Faster SciPy Optimizations

I need to find the minimum of a cost function with several thousand variables. The cost function is simply a least squares calculation and can be computed easily and quickly with numpy vectorization. Despite this, the optimization still takes a painstakingly long time. My guess is that the slow runtime is occuring in SciPy's minimizer rather than my cost function. How can I change the parameters of SciPy's minimizer to speed up the runtime?

Sample Code:

import numpy as np
from scipy.optimize import minimize

# random data
x = np.random.randn(100, 75)

# initial weights guess
startingWeights = np.ones(shape=(100, 75))

# random y vector 
y = np.random.randn(100)


def costFunction(weights):
   # reshapes flattened weights into 2d matrix
   weights = np.reshape(weights, newshape=(100, 75))

   # weighted row-wise sum
   weighted = np.sum(x * weights, axis=1)

   # squared residuals
   residualsSquared = (y - weighted) ** 2

   return np.sum(residualsSquared)


result = minimize(costFunction, startingWeights.flatten())

Solution

As already noted in the comments, it's highly recommended to provide the exact objective gradient for a large problem with N = 100*75 = 7500 variables. Without a provided gradient, it will be approximated by finite differences and by means of the approx_derivative function. However, finite differences are error-prone and computationally expensive due to the fact that each evaluation of the gradient requires 2*N evaluations of the objective function (without caching).

This can be easily illustrated by timing the objective and the approximated gradient:

In [7]: %timeit costFunction(startingWeights.flatten())
23.5 µs ± 2.03 µs per loop (mean ± std. dev. of 7 runs, 10000 loops each)

In [8]: from scipy.optimize._numdiff import approx_derivative

In [9]: %timeit approx_derivative(costFunction, startingWeights.flatten())
633 ms ± 33.3 ms per loop (mean ± std. dev. of 7 runs, 1 loop each)

Consequently, each gradient evaluation takes more than half of a second on my machine! A more efficient approach to evaluate the gradient is algorithmic differentiation. Using the JAX library, it's quite easy:

import jax.numpy as jnp
from jax import jit, value_and_grad

def costFunction(weights):
   # reshapes flattened weights into 2d matrix
   weights = jnp.reshape(weights, newshape=(100, 75))

   # weighted row-wise sum
   weighted = jnp.sum(x * weights, axis=1)

   # squared residuals
   residualsSquared = (y - weighted) ** 2

   return jnp.sum(residualsSquared)

# create the derivatives
obj_and_grad = jit(value_and_grad(costFunction))

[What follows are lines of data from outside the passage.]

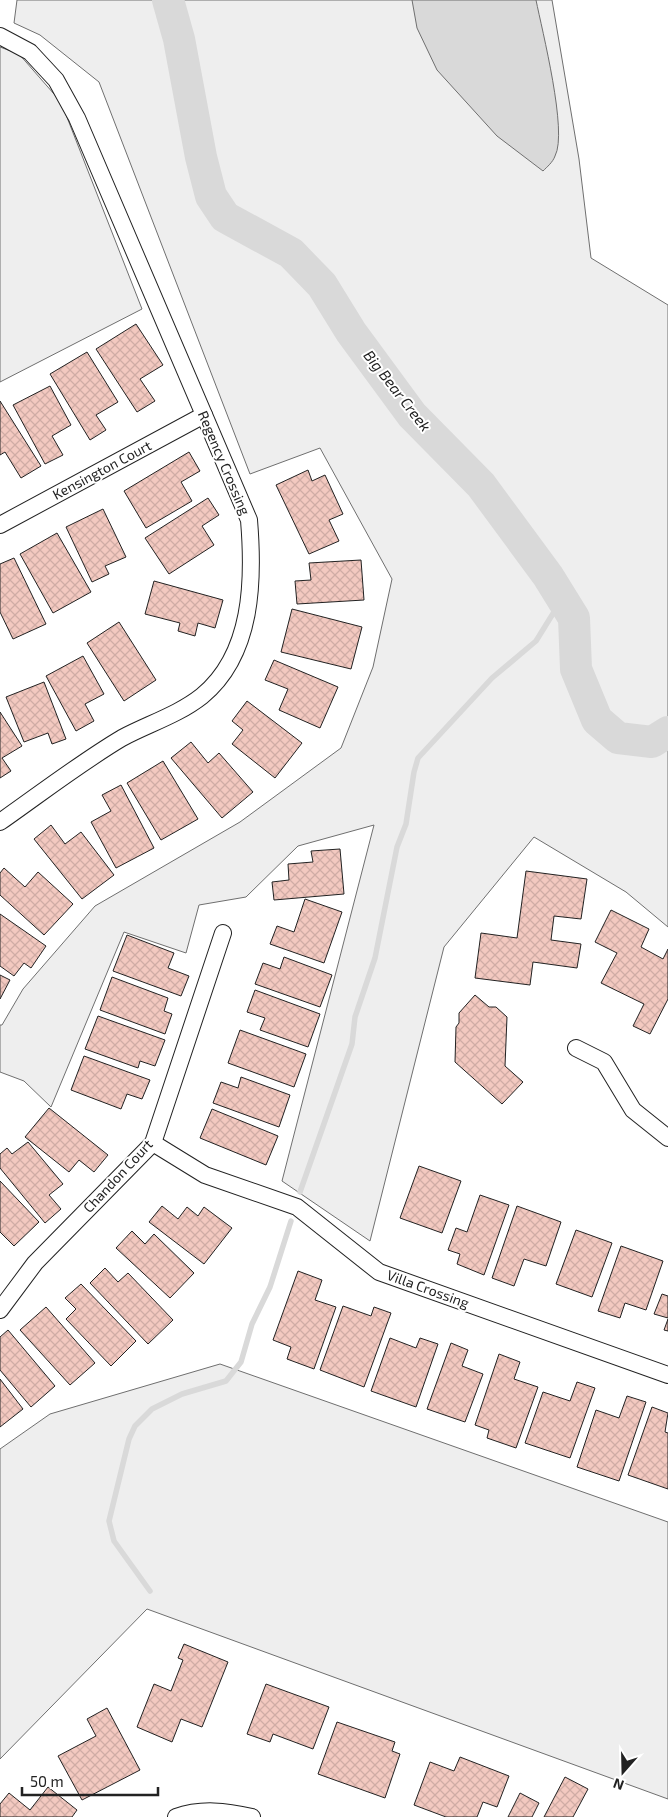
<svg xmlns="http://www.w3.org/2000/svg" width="668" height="1817" font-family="'Exo 2',sans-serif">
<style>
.green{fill:#eee;stroke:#6f6f6f}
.water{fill:#d9d9d9;stroke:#6f6f6f}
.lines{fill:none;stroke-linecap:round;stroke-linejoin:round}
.stream{stroke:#d9d9d9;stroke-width:5.5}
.river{stroke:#d9d9d9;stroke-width:32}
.building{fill:url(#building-cross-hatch);stroke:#222}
.minor-casing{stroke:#222;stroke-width:18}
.minor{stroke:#fff;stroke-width:16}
.labels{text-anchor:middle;stroke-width:4;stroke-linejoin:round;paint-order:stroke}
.street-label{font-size:14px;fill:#222;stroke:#fff}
.water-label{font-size:15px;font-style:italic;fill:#222;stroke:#fff}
</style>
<defs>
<pattern id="building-cross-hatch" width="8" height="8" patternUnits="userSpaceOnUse" patternTransform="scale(1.25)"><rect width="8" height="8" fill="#f3c9c0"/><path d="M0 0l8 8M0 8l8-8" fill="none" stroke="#d0aca5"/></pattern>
</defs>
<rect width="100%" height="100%" fill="#fff"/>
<!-- green -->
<g class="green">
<path d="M17,0H552L579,159L591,258L668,305V927L626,892L534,837L444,947L370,1241L282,1181L374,825L298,846L246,897L199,905L186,953L124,932L51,1107L24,1081L0,1072V1025H2L23,989L95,906L240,822L341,748L373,667L392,579L320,448L250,474L99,82L40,35L14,23Z"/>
<path d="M0,47L19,54L61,102L142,309L0,382Z"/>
<path d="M220,1364L668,1522V1799L147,1609L0,1759V1449L50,1414Z"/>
</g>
<!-- water -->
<path class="water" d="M412,0H536C542,30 568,132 555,156C553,162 547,167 543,171L497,136L437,70L417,28Z"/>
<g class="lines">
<!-- stream -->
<g class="stream">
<path d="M300,1192L352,1044L355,1017L375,958L397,847L406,824L414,772L418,758L492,678L536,641L562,599"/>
<path d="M150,1591L114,1541L109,1521L129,1439L135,1426L152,1409L182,1394L226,1381L241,1362L252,1324L270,1287L291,1221"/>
</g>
<!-- river -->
<path class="river" d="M168,0L179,39L201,157L211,196L225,217L291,253L322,285L351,332L412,415L481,485L548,576L574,618L576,669L597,720L618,738L652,742L668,732"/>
</g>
<!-- building -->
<g class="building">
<path d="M136,324L163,365L140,379L155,401L137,412L96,349Z"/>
<path d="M87,352L118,402L96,415L106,430L90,440L50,374Z"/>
<path d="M50,386L71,425L52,436L63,455L45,464L13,405Z"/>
<path d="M0,401L41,466L21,478L5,452L0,455Z"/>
<path d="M189,452L200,471L181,482L192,501L146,528L124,491Z"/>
<path d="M308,470L312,481L325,475L343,514L329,520L339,541L309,554L276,485Z"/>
<path d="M208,498L219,515L202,526L214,545L169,574L145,538Z"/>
<path d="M103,509L126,557L105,566L109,574L92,582L66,527Z"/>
<path d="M57,533L91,592L53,613L20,554Z"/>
<path d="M14,558L46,624L13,639L0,612V564Z"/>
<path d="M361,560L364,600L297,604L295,581L311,580L309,563Z"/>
<path d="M154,581L223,600L215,628L198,623L195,636L178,631L180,623L145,614Z"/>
<path d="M292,609L362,627L351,669L281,652Z"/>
<path d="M119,622L156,680L124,701L87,643Z"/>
<path d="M83,656L104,694L85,704L94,721L76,731L46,676Z"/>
<path d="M274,660L338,687L320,728L279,710L288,689L265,680Z"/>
<path d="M44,682L66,739L52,744L48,733L24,742L6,697Z"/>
<path d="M247,701L302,743L275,778L232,744L243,730L232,721Z"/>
<path d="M0,712L22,746L2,758L11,771L0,778Z"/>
<path d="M191,742L208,763L219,753L253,792L222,818L171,758Z"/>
<path d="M163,761L198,819L161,840L127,783Z"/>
<path d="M121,785L154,848L116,868L91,822L111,811L102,795Z"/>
<path d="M51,825L65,844L81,832L114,875L82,899L34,839Z"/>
<path d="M340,849L344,894L274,900L272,882L289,880L288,864L313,862L311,851Z"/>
<path d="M4,868L25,887L38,872L73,904L44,935L0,895V873Z"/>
<path d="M526,871L587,879L581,919L554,916L551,940L581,944L577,968L533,962L530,985L475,978L481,933L517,938Z"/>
<path d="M305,899L342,912L324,963L270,944L277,926L294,932Z"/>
<path d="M611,910L649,929L641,947L663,959L668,949V999L650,1034L633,1026L644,1004L601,983L617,953L595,942Z"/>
<path d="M0,914L46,946L31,968L24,963L14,976L0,966Z"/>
<path d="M127,935L174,953L168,968L189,976L181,996L113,971Z"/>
<path d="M284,957L332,975L320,1007L255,984L263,963L280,969Z"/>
<path d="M0,975L10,980L0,999Z"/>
<path d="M112,977L168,998L164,1011L172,1014L165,1034L100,1010Z"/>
<path d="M255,990L320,1014L308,1047L260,1030L265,1018L247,1012Z"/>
<path d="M475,995L489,1007H496L507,1017L505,1066L523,1082L502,1104L455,1062L456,1027L459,1023V1013Z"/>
<path d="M98,1016L165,1040L155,1066L140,1061L138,1068L85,1049Z"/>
<path d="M240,1030L306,1054L294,1087L228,1063Z"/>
<path d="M84,1056L150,1080L142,1099L127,1094L121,1109L71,1090Z"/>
<path d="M241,1077L290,1095L279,1127L213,1103L221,1082L238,1088Z"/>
<path d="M49,1108L108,1155L94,1172L79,1160L69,1172L25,1137Z"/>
<path d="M212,1109L278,1136L266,1165L200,1138Z"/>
<path d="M28,1142L63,1184L49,1195L61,1209L45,1223L0,1168V1154L7,1148L12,1154Z"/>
<path d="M419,1166L461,1181L442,1233L400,1218Z"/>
<path d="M0,1181L39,1222L14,1246L0,1232Z"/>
<path d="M480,1195L509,1205L484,1275L457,1264L460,1254L448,1250L456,1228L467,1232Z"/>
<path d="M162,1206L178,1219L187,1207L198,1216L204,1207L232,1228L204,1264L149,1222Z"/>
<path d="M517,1206L561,1222L546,1266L524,1259L514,1286L492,1278Z"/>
<path d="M576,1230L612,1243L592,1297L556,1284Z"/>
<path d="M132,1231L145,1244L154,1234L194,1273L170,1298L116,1248Z"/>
<path d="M621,1246L663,1261L646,1310L625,1303L620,1318L598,1311Z"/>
<path d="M105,1268L118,1282L128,1273L173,1320L148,1344L90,1283Z"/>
<path d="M298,1271L322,1280L315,1300L336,1307L314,1369L287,1359L291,1347L273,1340Z"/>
<path d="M81,1284L136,1341L111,1366L66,1319L76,1309L65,1298Z"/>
<path d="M662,1294L668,1296V1318L654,1314Z"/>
<path d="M343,1306L371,1316L374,1307L391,1313L364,1387L320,1370Z"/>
<path d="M46,1307L95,1363L70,1385L20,1330Z"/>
<path d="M668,1319V1331L664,1330Z"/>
<path d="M8,1330L55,1386L31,1407L0,1370V1337Z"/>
<path d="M390,1338L416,1348L420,1338L438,1344L416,1407L371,1391Z"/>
<path d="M451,1343L468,1350L462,1366L483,1374L465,1422L427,1409Z"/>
<path d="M499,1354L520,1362L514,1379L538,1387L516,1448L487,1438L489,1430L475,1425Z"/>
<path d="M0,1379L23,1409L0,1427Z"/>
<path d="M577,1382L595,1388L570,1458L525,1443L543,1392L570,1401Z"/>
<path d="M627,1396L646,1402L619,1481L577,1467L596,1410L619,1418Z"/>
<path d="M652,1407L668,1413L665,1432L668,1433V1489L628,1475Z"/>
<path d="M184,1644L228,1662L202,1727L181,1719L172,1742L137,1727L154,1684L171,1691L183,1660L178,1658Z"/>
<path d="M266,1684L329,1707L313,1749L273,1734L270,1742L247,1734Z"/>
<path d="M107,1708L140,1770L82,1800L58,1756L96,1736L87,1719Z"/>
<path d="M337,1722L395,1742L392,1751L400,1754L385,1798L318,1774Z"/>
<path d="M460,1757L509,1776L497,1807L483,1802L477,1817H446L414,1805L430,1762L454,1771Z"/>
<path d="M565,1777L588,1789L573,1817H544Z"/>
<path d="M48,1787L77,1810L72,1817H0V1804L9,1793L30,1810Z"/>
<path d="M520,1793L539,1803L532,1817H508Z"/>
</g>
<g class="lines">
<!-- minor casing -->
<g class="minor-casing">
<g id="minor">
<path d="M0,36L30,52L56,80L77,118L249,520C254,580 253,654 202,696C178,715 148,724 122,738C80,763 40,794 0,822"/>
<path d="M0,525L204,415"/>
<path d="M576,1048L604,1062L633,1110L668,1138"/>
<path d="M153,1143L205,1175L297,1207L379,1272L668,1375"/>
<path d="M0,1310L35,1263L153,1143L223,933"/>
<path d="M176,1817C201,1808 226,1811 252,1817"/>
</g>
</g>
<!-- minor -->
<use href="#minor" class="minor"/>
</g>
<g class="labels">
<!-- street labels -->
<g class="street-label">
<text transform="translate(224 463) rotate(67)" y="5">Regency Crossing</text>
<text transform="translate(102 470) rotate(-28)" y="5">Kensington Court</text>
<text transform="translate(118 1176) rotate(-47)" y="5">Chandon Court</text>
<text transform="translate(428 1289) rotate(20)" y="5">Villa Crossing</text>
</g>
<!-- water labels -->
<g class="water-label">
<text transform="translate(397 391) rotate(52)" y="5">Big Bear Creek</text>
</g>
</g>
<!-- north arrow -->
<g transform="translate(623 1772) rotate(200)" stroke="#ffffff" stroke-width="4" paint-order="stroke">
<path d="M0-4L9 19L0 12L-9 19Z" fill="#222222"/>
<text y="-8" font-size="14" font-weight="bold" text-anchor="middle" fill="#222222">N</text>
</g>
<!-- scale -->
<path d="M22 1787v8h136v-8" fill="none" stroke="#222222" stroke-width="2.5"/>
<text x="30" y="1787" font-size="15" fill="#222222" stroke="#ffffff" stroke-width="4" paint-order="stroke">50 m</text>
</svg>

Here, value_and_grad creates a function that evaluations the objective and the gradient and returns both, i.e. obj_value, grad_values = obj_and_grad(x0). So let's time this function:

In [12]: %timeit obj_and_grad(startingWeights.flatten())
132 µs ± 6.62 µs per loop (mean ± std. dev. of 7 runs, 10000 loops each)

Thus, we now evaluate the objective and the gradient nearly 5000 times faster than before. Finally, we can tell minimize that our objective function returns the objective and the gradient by setting jac=True. So

minimize(obj_and_grad, x0=startingWeights.flatten(), jac=True)

should significantly speed up the optimization.

PS: You can also try the state-of-the-art Ipopt solver interfaced by the cyipopt package. It also provides a scipy-like interface similar to scipy.optimize.minimize.